• [What is being asked] The lines from the top of the material through the line with "right eye: (1601, 925)" are to be set down exactly. Leave the pictures out.

• [Entries provided]

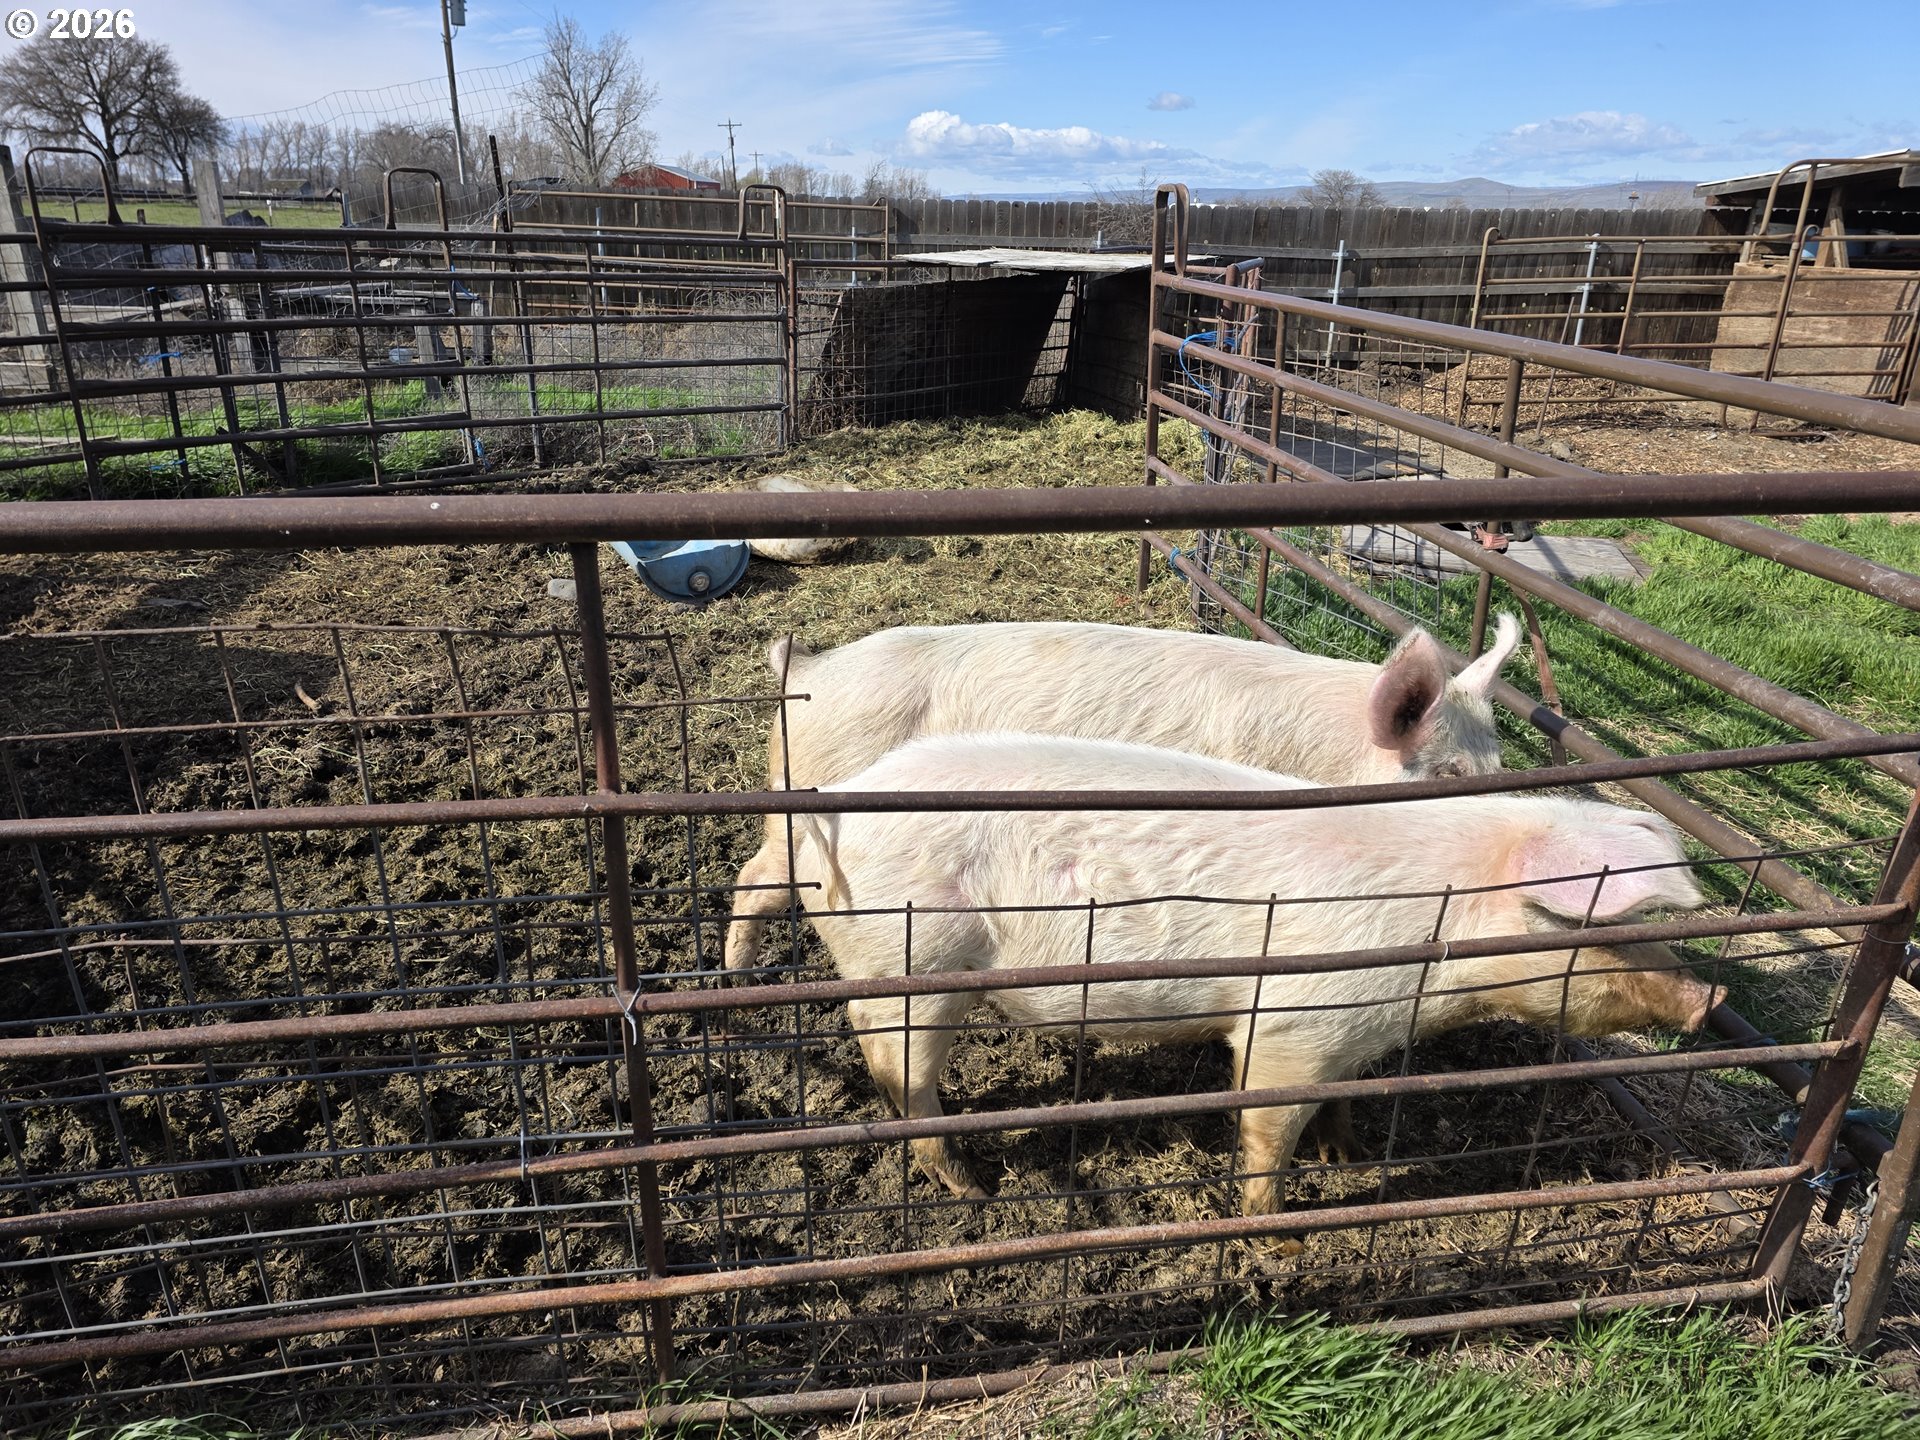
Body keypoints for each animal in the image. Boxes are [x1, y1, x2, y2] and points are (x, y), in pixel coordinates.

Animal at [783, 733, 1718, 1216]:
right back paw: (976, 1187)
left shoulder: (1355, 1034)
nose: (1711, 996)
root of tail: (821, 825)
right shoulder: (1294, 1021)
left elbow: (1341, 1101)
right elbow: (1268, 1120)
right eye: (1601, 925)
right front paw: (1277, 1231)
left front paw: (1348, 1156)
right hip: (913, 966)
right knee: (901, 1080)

• [Finished exercise]
Body keypoints for each animal in the image. Boxes are [x1, y1, x2, y2] and points are (x, y), in pixel coordinates.

Animal at [783, 733, 1718, 1216]:
right back paw: (976, 1187)
left shoulder: (1355, 1034)
nose: (1711, 996)
root of tail: (821, 825)
right shoulder: (1294, 1021)
left elbow: (1341, 1101)
right elbow: (1268, 1120)
right eye: (1601, 925)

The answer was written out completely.